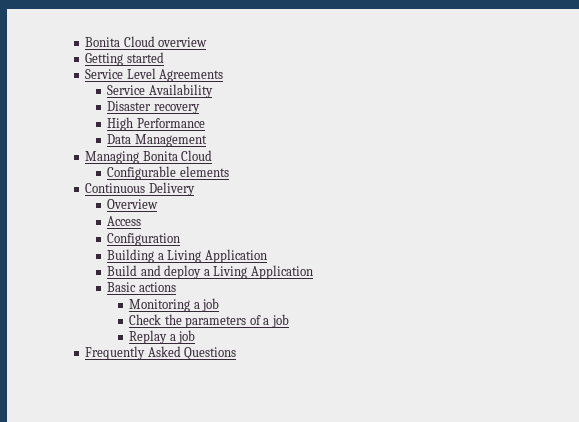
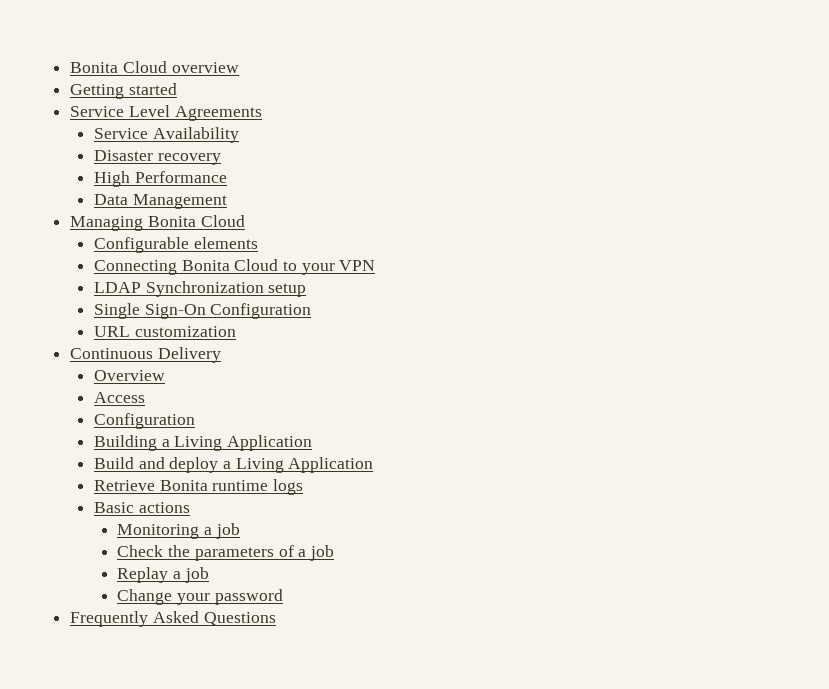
(229, 171) none -> [93,259,376,275] [93,281,307,297] [93,303,312,319] [93,326,236,337] // Connecting Bonita Cloud to your VPN // LDAP Synchronization setup // Single Sign-On Configuration // URL customization
(313, 272) none -> [93,479,303,495] // Retrieve Bonita runtime logs
(196, 337) none -> [117,589,283,605] // Change your password

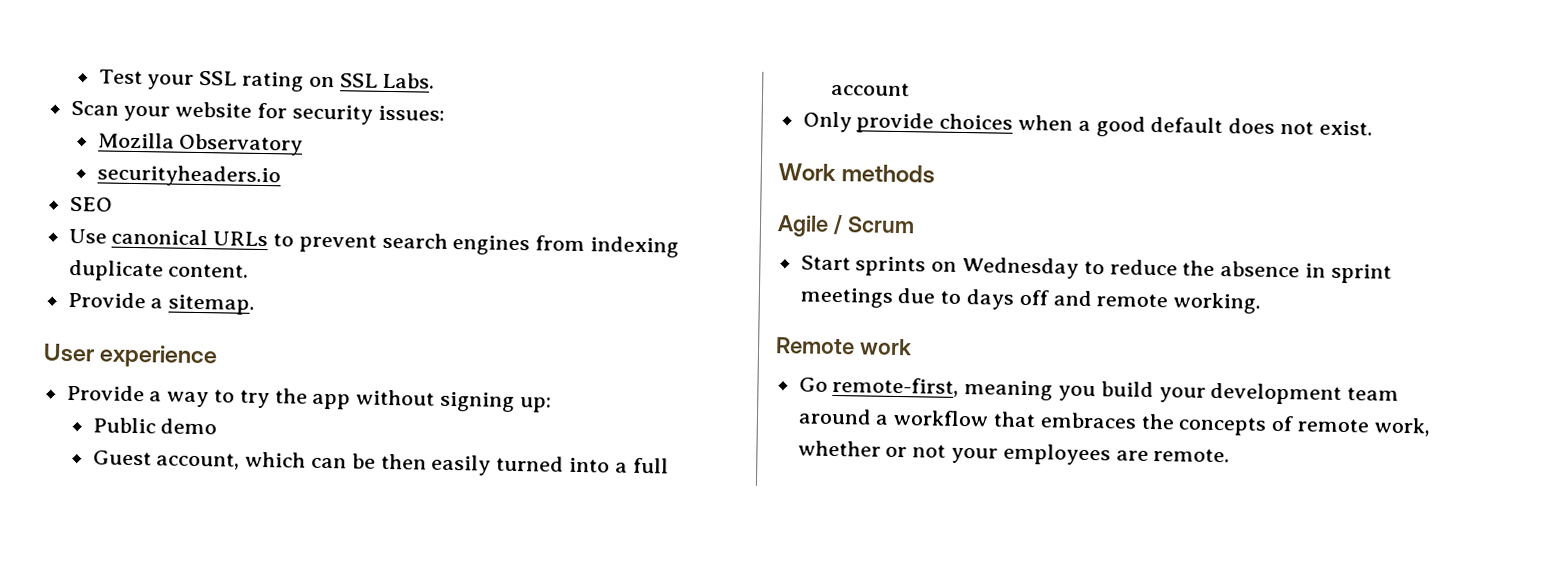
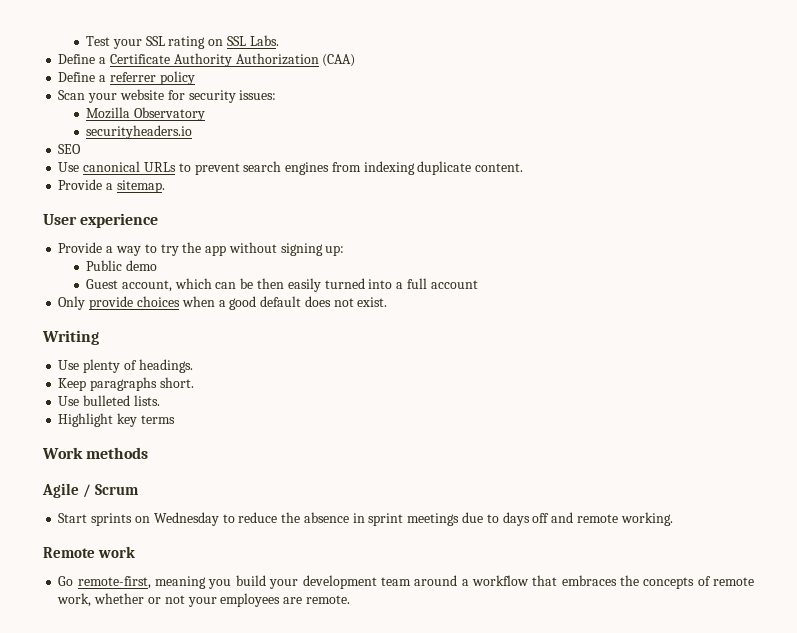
(436, 80) none -> [58,53,356,67] [58,71,195,85] // Define a Certificate Authority Authorization (CAA) // Define a referrer policy
(1373, 128) none -> [42,330,99,345] [58,359,193,373] [58,377,194,391] [58,395,160,406] [58,413,175,427] // Writing // Use plenty of headings. // Keep paragraphs short. // Use bulleted lists. // Highlight key terms

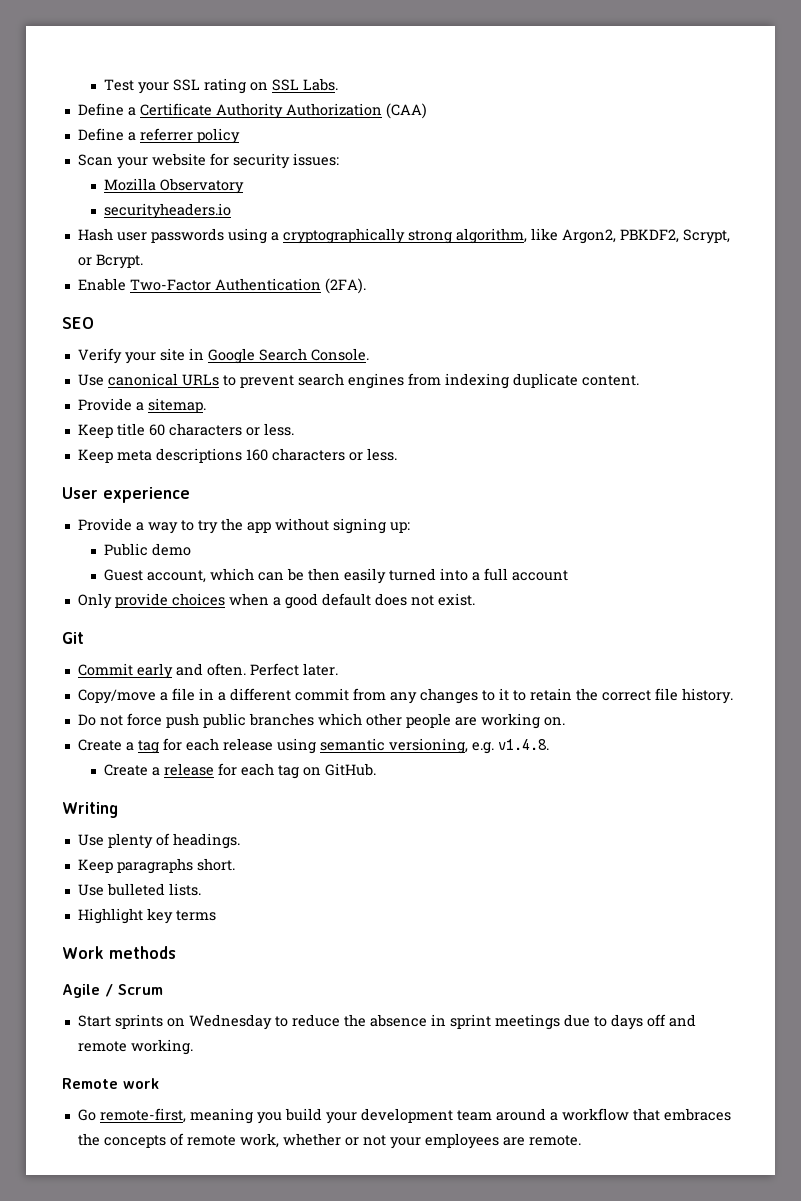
[58,144,82,154] SEO -> [77,228,730,244] [77,254,143,269] [77,278,366,294] [62,317,94,329] [77,348,369,364] Hash user passwords using a cryptographically strong algorithm, like Argon2, PBKDF2, Scrypt, or Bcrypt. // Enable Two-Factor Authentication (2FA). // SEO // Verify your site in Google Search Console.
(165, 186) none -> [77,423,294,438] [77,448,397,463] // Keep title 60 characters or less. // Keep meta descriptions 160 characters or less.
(388, 302) none -> [62,632,84,644] [77,663,338,679] [77,688,733,704] [77,713,565,729] [77,738,549,754] [104,763,377,779] // Git // Commit early and often. Perfect later. // Copy/move a file in a different commit from any changes to it to retain the correct file history. // Do not force push public branches which other people are working on. // Create a tag for each release using semantic versioning, e.g. v1.4.8. // Create a release for each tag on GitHub.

______

=== Task brief ===
Drop every image, please, and write out the data above exactly as shown.

=== Response to this exercise ===
(229, 171) none -> [93,259,376,275] [93,281,307,297] [93,303,312,319] [93,326,236,337] // Connecting Bonita Cloud to your VPN // LDAP Synchronization setup // Single Sign-On Configuration // URL customization
(313, 272) none -> [93,479,303,495] // Retrieve Bonita runtime logs
(196, 337) none -> [117,589,283,605] // Change your password

(436, 80) none -> [58,53,356,67] [58,71,195,85] // Define a Certificate Authority Authorization (CAA) // Define a referrer policy
(1373, 128) none -> [42,330,99,345] [58,359,193,373] [58,377,194,391] [58,395,160,406] [58,413,175,427] // Writing // Use plenty of headings. // Keep paragraphs short. // Use bulleted lists. // Highlight key terms

[58,144,82,154] SEO -> [77,228,730,244] [77,254,143,269] [77,278,366,294] [62,317,94,329] [77,348,369,364] Hash user passwords using a cryptographically strong algorithm, like Argon2, PBKDF2, Scrypt, or Bcrypt. // Enable Two-Factor Authentication (2FA). // SEO // Verify your site in Google Search Console.
(165, 186) none -> [77,423,294,438] [77,448,397,463] // Keep title 60 characters or less. // Keep meta descriptions 160 characters or less.
(388, 302) none -> [62,632,84,644] [77,663,338,679] [77,688,733,704] [77,713,565,729] [77,738,549,754] [104,763,377,779] // Git // Commit early and often. Perfect later. // Copy/move a file in a different commit from any changes to it to retain the correct file history. // Do not force push public branches which other people are working on. // Create a tag for each release using semantic versioning, e.g. v1.4.8. // Create a release for each tag on GitHub.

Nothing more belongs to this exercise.